Printer Friendly and PDF

Kuala Lumpur: As’s Great Grounds of Asia series reaches its landmark tenth edition, where better than to profile a venue that staged arguably the most significant match the continent has ever hosted?

Seoul World Cup Stadium, as its name suggests, was constructed for the 2002 global showpiece. Its legacy will now forever read that it hosted the first-ever FIFA World Cup game to be played on Asian soil.


One of the most recognisable football venues in East Asia, Seoul World Cup Stadium was built ahead of the 2002 FIFA World Cup in Korea Republic and Japan. Located in the Seongsandong neighbourhood of the Mapo-gu district, the 66,704-capacity venue is the centerpiece of a park comprising a supplementary stadium and three futsal arenas.

The stadium is the largest football-only venue in the country and boasts a distinctly Korean feel to it. Standing fifty metres high and held up by 16 masts, its stunning roof is shaped like a traditional kite and, adding to its nationalistic flavour, it appears to be made out of the traditional paper, hanji.


Opened in November 2001, Seoul World Cup Stadium couldn’t have been given grander introduction to the worldwide audience. On May 31, 2002, defending champions France were humbled 1-0 by Senegal in the opening game of the FIFA World Cup as Asia’s first staging of the tournament kicked off with a bang.

The venue was later the setting for the end Korea Republic’s remarkable run as the Taeguk Warriors exited 1-0 to Germany in the semi-finals.

Since those heady days, the stadium has staged numerous FIFA World Cup qualifiers as well as the 2007 FIFA U-17 World Cup. It is also the home to Korean giants FC Seoul, winners of six K-League Classic titles including three since taking up residency.

A Match to Remember

In 2013, FC Seoul made it all the way to the AFC Champions League final, where they would meet a Guangzhou Evergrande team just beginning their rise to the fore. In front of more than 55,000 spectators at Seoul World Cup Stadium, the hosts took an early first-leg lead through Argentine midfielder Sergio Escudero.

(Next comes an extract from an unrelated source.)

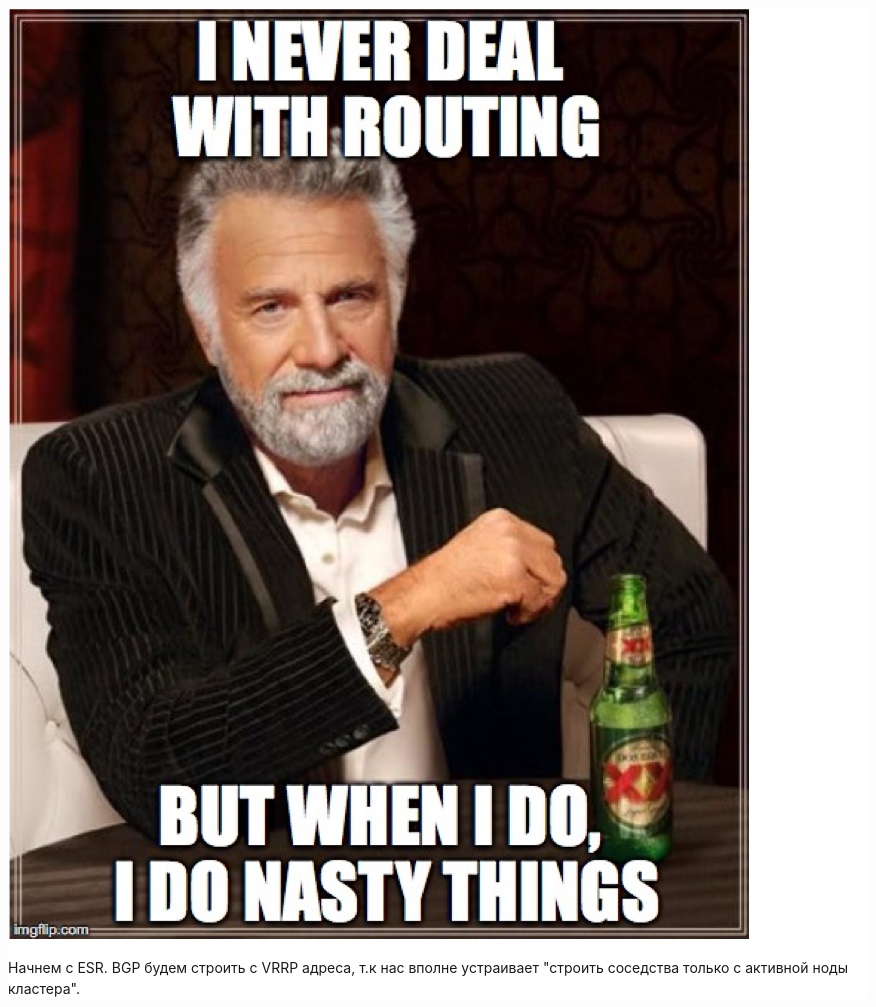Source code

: ![Роутим!](/assets/images/design-1/routing_classic.png)

Начнем с ESR. BGP будем строить с VRRP адреса, т.к нас вполне устраивает "строить соседства только с активной ноды кластера".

But Guangzhou’s Elkeson leveled on 30 minutes before Gao Lin made it 2-1 as the hour approached. Much to the delight of the home crowd, FC Seoul legend Dejan Damjanovic restored parity with seven minutes remaining as the tie ended 2-2.

Two weeks later in Guangzhou the contest would also end level, but the 1-1 scoreline meant the Chinese side won on away goals. It remains the only AFC Champions League final to be decided in such a way.